De vrees onder beleggers en analisten was dat de sector waarin Adyen actief is, de betaalsector, niet meer zulke hoge groeicijfers zou voortbrengen als afgelopen jaren. En dus Adyen ook niet.
De sector had tijdens de coronapandemie, toen landen lockdowns invoerden, enorm geprofiteerd van de hausse in online winkelen. Immers: elke extra online transactie levert de bedrijven die die betalingen afhandelen voor de winkelier inkomsten op. En aangezien in heel veel landen contant betalen nog de hoofdmoot vormt, zagen beleggers enorme groeipotentie in Adyen, Worldline en Stripe, ook tijdens economisch mindere tijden. De trend van cash naar digitaal betalen zou daar immers los van staan.
De cijfers van Adyen over het eerste halfjaar en Worldline over het derde kwartaal liet de marktvorsers echter inzien dat betaalbedrijven ook niet immuun zijn voor economische tegenwind. Adyen waarschuwde tijdens de halfjaarcijfers voor prijsdruk op de grote Amerikaanse markt. Worldline waarschuwde voor lagere verkopen, met name in Duitsland, waardoor het vooral in Europa actieve bedrijf dit jaar geen 8 tot 10 procent groei verwacht, maar 6 tot 7 procent.
Door sommige analisten werd afgelopen weken zelfs uitgesproken dat de betaalsector weleens een zogeheten commodity zou kunnen worden: een product of dienst waarmee niet zoveel geïnnoveerd kan worden, waardoor concurrenten allemaal min of meer hetzelfde bieden, waardoor mensen niet meer bereid zijn heel veel te betalen. Denk: de telecomsector of elektriciteitsaanbieders. Of de bankensector.

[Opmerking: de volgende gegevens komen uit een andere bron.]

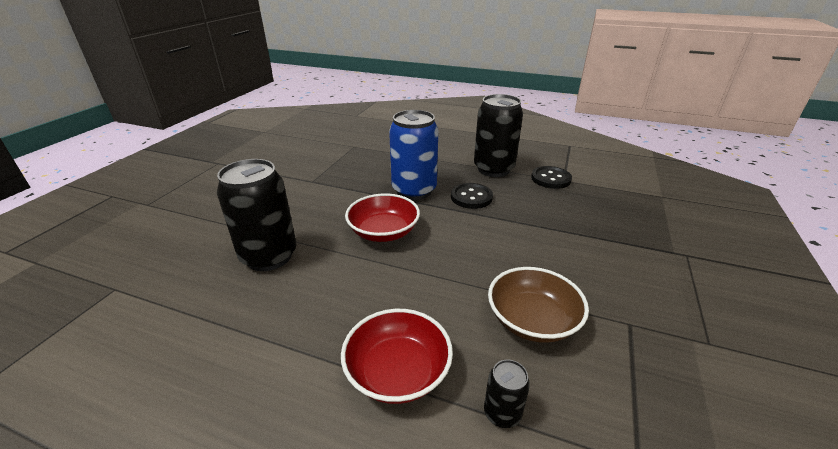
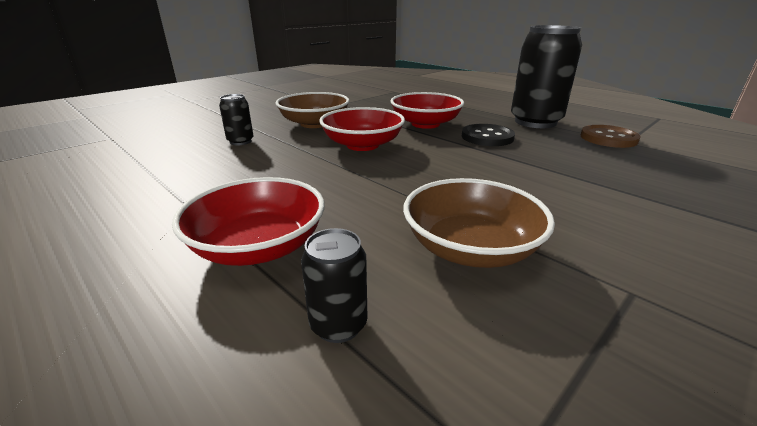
camera: 25 degrees right, 5 degrees down
black can [217,159,296,271] -> black can [219,94,254,145], size x0.45
blue can [389,110,438,200] -> red bowl [391,92,464,129]
black button [531,166,572,189] -> brown button [580,125,640,148]
none -> brown bowl [275,92,350,128]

Woensdag slaagde Adyen er – gezien de enorme koerssprong daarna – in om beleggers ervan te overtuigen dat zijn product geen commodity aan het worden is.
Ook Alipay en WeChat
Wat doet Adyen dan meer dan alleen een simpel betaalbedrijf zijn? Terug naar het Rijksmuseum, dat sinds 2015 klant is van Adyen. Wat het betaalbedrijf voor het museum doet, kan het punt dat Adyen woensdag herhaaldelijk probeerde te maken wat duidelijker maken.
Adyen regelt niet alleen dat de 600.000 Nederlandse bezoekers ‘gewoon’ met hun bankpas afrekenen of met Apple of Google Pay. Ook de 1,1 miljoen bezoekers van het Rijksmuseum uit andere landen kunnen met hun eigen betaalmethode terecht: Chinezen met Alipay of WeChat bijvoorbeeld, Amerikanen met hun creditcard. „Een bezoeker uit Beijing voelt zich daarmee net zo op zijn gemak bij het doen van een betaling als een bezoeker uit Rotterdam”, schrijft het museum in een klantengetuigenis op de site van Adyen.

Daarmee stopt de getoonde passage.